• **GOAL OF THE EXERCISE**: Please restate the data that follows word for word, with the pictures left out.

**** EXERCISE DATA ****

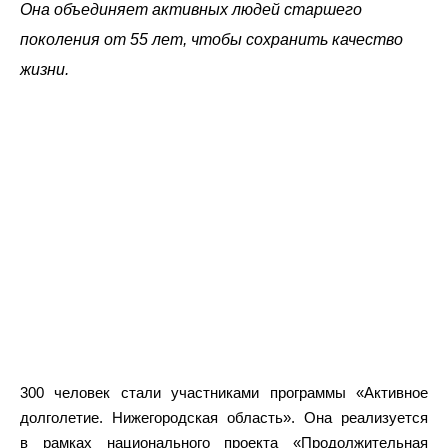
Она объединяет активных людей старшего
поколения от 55 лет, чтобы сохранить качество
жизни.
300 человек стали участниками программы «Активное
долголетие. Нижегородская область». Она реализуется
в рамках национального проекта «Продолжительная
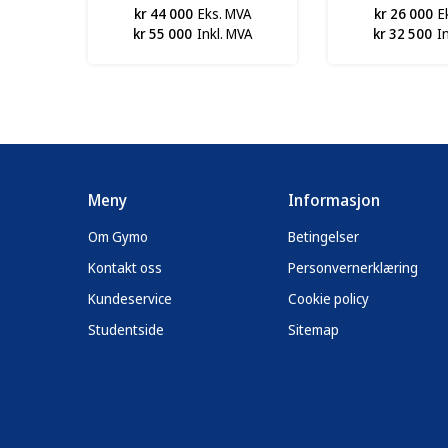
kr 44 000
Eks. MVA
kr 26 000
E
kr 55 000
Inkl. MVA
kr 32 500
I
Meny
Informasjon
Om Gymo
Betingelser
Kontakt oss
Personvernerklæring
Kundeservice
Cookie policy
Studentside
Sitemap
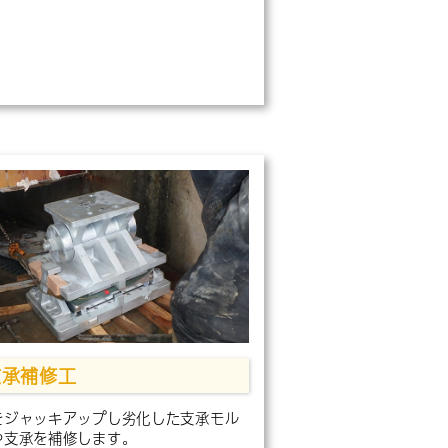
支承補修工
をジャッキアップし劣化した支承モル
や支承を補修します。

****

• **YOUR SOLUTION**:
Она объединяет активных людей старшего
поколения от 55 лет, чтобы сохранить качество
жизни.
300 человек стали участниками программы «Активное
долголетие. Нижегородская область». Она реализуется
в рамках национального проекта «Продолжительная
kr 44 000
Eks. MVA
kr 26 000
E
kr 55 000
Inkl. MVA
kr 32 500
I
Meny
Informasjon
Om Gymo
Betingelser
Kontakt oss
Personvernerklæring
Kundeservice
Cookie policy
Studentside
Sitemap
支承補修工
をジャッキアップし劣化した支承モル
や支承を補修します。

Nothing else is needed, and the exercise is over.